In a reputable company, a lawyer would have protected both the client and the company from potential harm and wrongdoing. As Goldschmid says: “There is a broad consensus that lawyers should play a critical gatekeeping role in large public corporations. The term "gatekeeper" suggests a guardian with independent professional responsibilities, including responsibility for protecting the institution. Certainly, this was a virtually unanimous view of Congress when, in Section 307 of Sarbanes-Oxley, it required the SEC to establish a system for lawyers to report wrongdoing up the corporate chain of command or ladder and to establish other ‘minimum standards of professional conduct.’ “

According to US law (Sarbanes-Oxley, passed in response to scandals such as Enron and The Dot Com Crisis), corporate lawyers have a duty and are clearly required to Report Up to the corporation’s highest authority (board and executive leaders) any violations or wrongdoings occurring within that company or among its employees.

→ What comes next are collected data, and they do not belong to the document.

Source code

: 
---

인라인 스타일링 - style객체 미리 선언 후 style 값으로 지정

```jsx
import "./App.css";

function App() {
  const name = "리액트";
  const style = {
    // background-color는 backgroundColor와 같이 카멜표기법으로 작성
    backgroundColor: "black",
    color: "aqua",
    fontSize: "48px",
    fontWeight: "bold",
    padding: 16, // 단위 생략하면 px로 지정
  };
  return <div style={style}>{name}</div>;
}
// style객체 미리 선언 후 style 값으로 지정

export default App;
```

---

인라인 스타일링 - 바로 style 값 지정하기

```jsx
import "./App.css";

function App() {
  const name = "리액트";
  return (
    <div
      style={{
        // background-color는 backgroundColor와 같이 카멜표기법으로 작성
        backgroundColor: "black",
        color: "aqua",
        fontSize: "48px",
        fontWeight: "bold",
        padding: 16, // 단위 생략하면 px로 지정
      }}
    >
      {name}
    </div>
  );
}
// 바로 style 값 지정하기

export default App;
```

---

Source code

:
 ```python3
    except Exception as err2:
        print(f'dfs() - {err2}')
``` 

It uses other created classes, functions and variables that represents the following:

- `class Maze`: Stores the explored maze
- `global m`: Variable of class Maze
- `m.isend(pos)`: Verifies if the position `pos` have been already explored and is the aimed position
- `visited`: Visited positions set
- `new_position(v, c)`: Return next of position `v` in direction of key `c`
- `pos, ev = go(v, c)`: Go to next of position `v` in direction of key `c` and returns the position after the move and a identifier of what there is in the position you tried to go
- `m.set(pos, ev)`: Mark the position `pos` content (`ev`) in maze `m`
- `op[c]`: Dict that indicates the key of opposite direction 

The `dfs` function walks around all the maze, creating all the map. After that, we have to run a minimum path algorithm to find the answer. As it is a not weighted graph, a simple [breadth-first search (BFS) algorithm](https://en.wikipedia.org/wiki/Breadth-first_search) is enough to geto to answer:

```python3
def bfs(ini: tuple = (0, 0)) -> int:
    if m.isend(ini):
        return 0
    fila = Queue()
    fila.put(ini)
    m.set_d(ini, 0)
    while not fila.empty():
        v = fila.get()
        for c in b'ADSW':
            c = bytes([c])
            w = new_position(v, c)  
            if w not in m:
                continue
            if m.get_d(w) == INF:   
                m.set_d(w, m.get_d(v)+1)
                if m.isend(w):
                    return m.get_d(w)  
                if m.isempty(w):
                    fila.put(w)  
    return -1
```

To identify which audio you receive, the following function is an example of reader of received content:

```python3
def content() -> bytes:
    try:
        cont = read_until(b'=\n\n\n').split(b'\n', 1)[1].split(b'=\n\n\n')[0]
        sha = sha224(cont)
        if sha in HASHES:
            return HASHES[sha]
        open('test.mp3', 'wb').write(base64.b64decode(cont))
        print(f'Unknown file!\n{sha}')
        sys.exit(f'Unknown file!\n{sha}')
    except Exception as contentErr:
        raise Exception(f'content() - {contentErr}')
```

Additionally, Lawyers have a responsibility and requirement to Report Out any issues to a regulatory authority outside the corporation when its board has failed to stop ongoing financial fraud or other serious violations occurring within the company or among its employees or representatives.

Wall Street Lawyers

Even if one does not want to be a lawyer, studying the law can provide a beneficial edge on so many career paths (politics, finance, non-profits, etc.) Conversely, studying finance and financial history can give those wishing to pursue a career as a lawyer an unmistakable advantage – a knowledge of the fields in finance where lawyers are needed and useful, and a clear understanding of the depth of those fields, the necessity and value of lawyers, and the myriad ways a law degree can be advantageous in a financial legal speciality.